> **Assignment**
In the entries below, how many lines contain the string "path"? Respond with the number only.

> **Material provided**
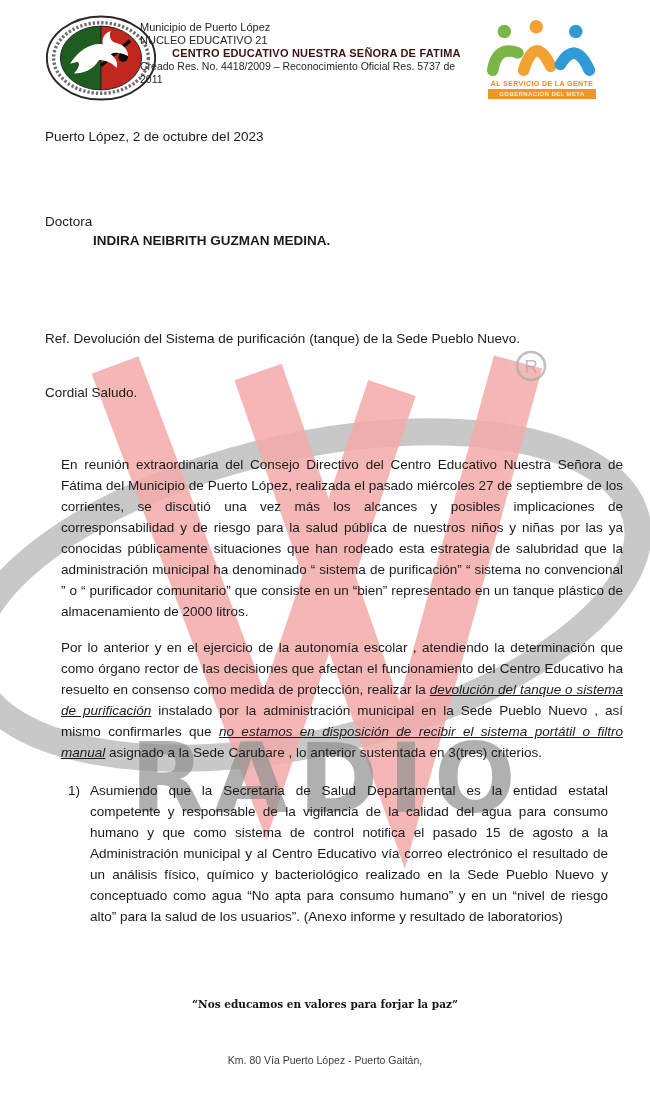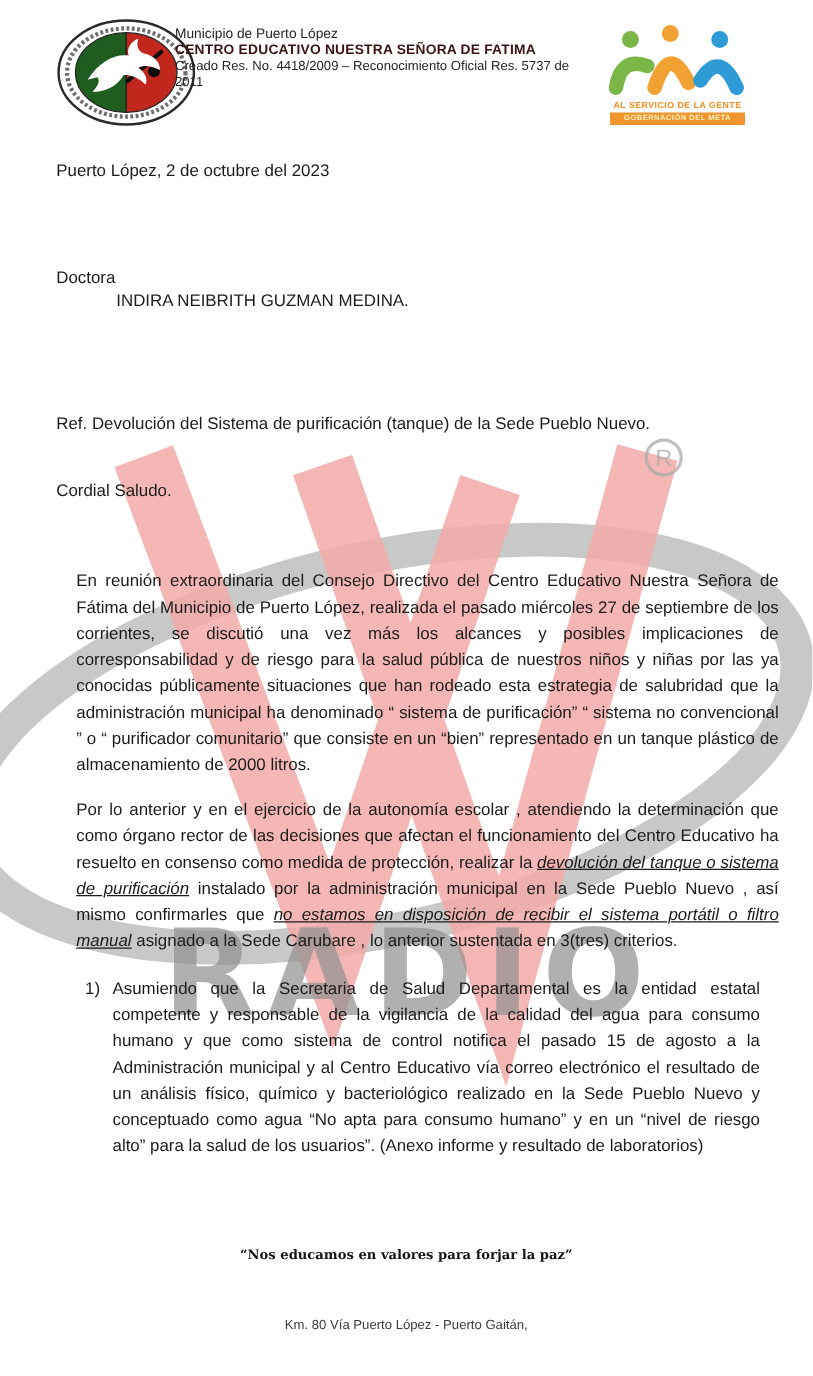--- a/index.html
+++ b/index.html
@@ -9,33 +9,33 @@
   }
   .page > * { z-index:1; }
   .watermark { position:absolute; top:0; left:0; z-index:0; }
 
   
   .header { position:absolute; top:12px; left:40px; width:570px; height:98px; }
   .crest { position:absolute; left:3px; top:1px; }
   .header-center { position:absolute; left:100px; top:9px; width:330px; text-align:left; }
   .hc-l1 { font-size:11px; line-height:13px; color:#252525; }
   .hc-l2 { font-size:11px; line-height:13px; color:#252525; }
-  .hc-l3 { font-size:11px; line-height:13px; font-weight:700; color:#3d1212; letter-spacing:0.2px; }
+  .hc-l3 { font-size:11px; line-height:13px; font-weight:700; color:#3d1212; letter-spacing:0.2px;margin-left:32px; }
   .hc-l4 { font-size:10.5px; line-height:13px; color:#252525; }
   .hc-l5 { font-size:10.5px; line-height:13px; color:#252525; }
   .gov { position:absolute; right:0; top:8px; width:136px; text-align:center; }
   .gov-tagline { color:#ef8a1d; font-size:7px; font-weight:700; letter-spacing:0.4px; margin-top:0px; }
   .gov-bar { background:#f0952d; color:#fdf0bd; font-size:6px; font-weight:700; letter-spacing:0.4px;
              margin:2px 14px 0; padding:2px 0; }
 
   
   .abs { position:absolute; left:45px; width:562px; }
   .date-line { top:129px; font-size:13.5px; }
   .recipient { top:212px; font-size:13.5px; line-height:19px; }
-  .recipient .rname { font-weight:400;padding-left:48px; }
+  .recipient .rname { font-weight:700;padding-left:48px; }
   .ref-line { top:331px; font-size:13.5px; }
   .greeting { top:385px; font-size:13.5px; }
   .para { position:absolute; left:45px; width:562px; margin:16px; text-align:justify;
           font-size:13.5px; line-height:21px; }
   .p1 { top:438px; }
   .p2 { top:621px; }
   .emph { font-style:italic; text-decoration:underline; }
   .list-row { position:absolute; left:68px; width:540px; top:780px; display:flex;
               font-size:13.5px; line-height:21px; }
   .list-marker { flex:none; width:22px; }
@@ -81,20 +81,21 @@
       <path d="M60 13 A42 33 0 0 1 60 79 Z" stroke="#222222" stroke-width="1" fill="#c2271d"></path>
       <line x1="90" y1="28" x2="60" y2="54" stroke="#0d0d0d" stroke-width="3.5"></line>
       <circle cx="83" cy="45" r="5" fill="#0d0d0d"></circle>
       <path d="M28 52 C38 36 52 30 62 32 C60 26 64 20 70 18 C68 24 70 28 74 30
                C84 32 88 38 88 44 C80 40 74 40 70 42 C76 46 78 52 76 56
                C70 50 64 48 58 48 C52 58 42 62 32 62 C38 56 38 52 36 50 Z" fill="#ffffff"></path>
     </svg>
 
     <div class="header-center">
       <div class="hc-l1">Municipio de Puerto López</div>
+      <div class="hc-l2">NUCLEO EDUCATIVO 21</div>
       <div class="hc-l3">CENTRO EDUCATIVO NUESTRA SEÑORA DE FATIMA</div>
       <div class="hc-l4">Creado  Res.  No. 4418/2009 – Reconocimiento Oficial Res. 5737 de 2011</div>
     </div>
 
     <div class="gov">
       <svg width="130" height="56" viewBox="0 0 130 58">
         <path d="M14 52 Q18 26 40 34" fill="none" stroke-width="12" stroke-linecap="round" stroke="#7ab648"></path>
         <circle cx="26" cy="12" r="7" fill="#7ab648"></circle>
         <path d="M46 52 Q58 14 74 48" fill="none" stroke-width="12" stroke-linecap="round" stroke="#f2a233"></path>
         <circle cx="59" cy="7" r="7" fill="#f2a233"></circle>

> **Answer**
5